En lisant le journal du matin, l’abbé Mousseau aperçut son nom sur la liste des pochards arrêtés et qui devaient comparaître devant le recorder.

— Quelle pitié ! songea-t-il, et en lui-même il se félicita d’avoir su résister aux attraits de l’amour humain. « Voilà ce qu’une femme peut faire d’un homme si énergique soit-il. »

Et en lui-même il forma le projet d’arrêter sur le seuil du gouffre l’ami qui menaçait de sombrer.

Quels moyens prendrait-il ? Il ne le savait pas encore mais il était sûr d’en trouver un et qui serait efficace.

Dans la cellule de la rue Gosford, il trouva Armand Dubord.

Il avait buté contre la chaîne du trottoir et s’était fendu la lèvre… il avait la figure pleine de sang, les habits tachés de poussière.

Dans l’œil terne, vide, aucune trace d’intelligence. Seul s’y reflétait le sommeil de la bête. Les cheveux ébouriffés collaient sur le front…

Le prêtre obtint du recorder que son ami passa en chambre. Il se porta garant de sa conduite future, et eut ainsi la satisfaction d’empêcher sa réputation d’être salie.
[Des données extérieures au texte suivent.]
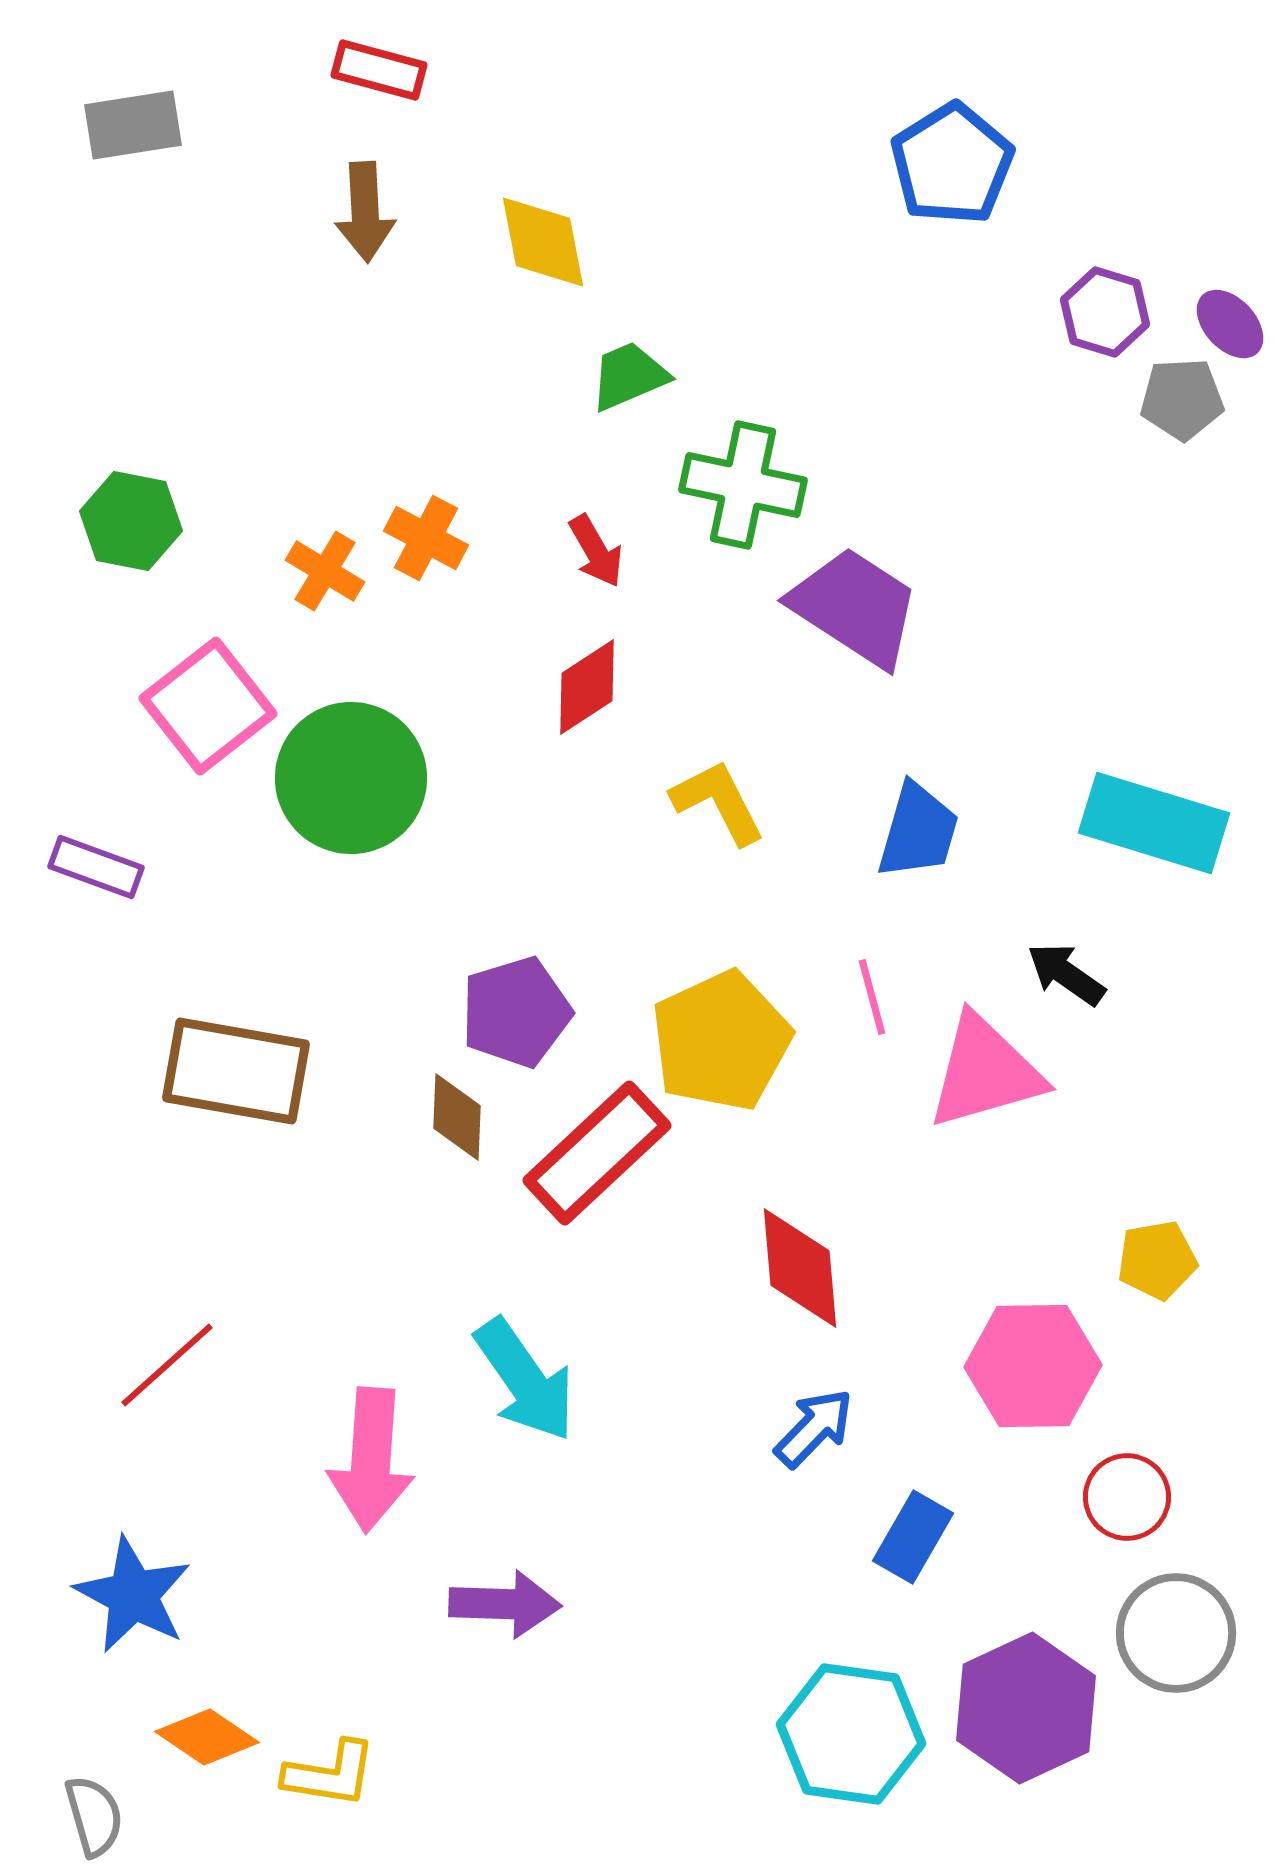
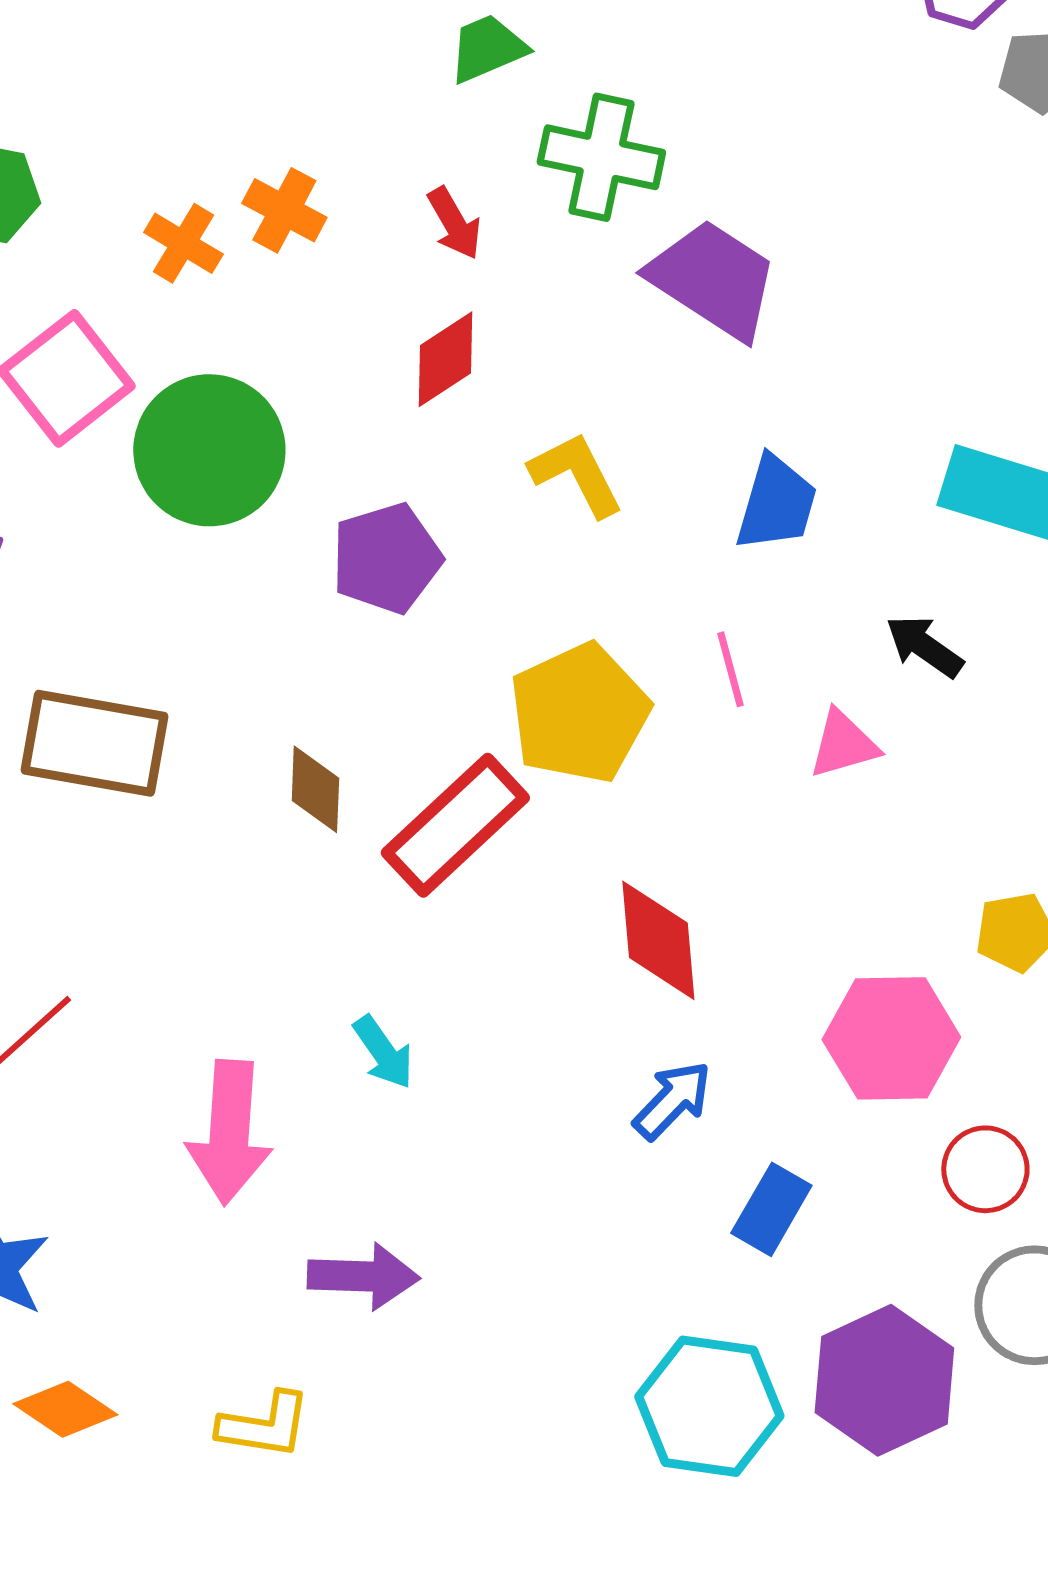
purple pentagon: (516, 1012) -> (386, 558), moved
pink triangle: (985, 1072) -> (843, 744), size x0.6
cyan arrow: (525, 1380) -> (383, 1052), size x0.6
yellow L-shape: (330, 1774) -> (264, 1425), moved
Personne ne l’avait reconnu.

Quand ils furent au presbytère, et que les fumées de l’ivresse se furent dissipées :

— Écoute-moi bien, Armand lui dit-il. Tu vas faire ce que je te dis. Puisque tu n’as plus de volonté, je vais essayer d’en avoir pour toi.

— De quel droit ?

— Du droit de mon amitié.

— L’Amitié ? Ah !… Ah !… Tu crois cela…

— Tu y croyais toi aussi. C’était l’une de tes idoles… Nous ne sommes pas pour recommencer cette discussion. Tu sombres dans la neurasthénie la plus noire, celle qui conduit à la folie… C’est à la folie que tu t’achemines…

— Et après ?…

— Est-ce un homme de ta trempe qui parle ainsi ? À ton âge, une vie n’est jamais brisée.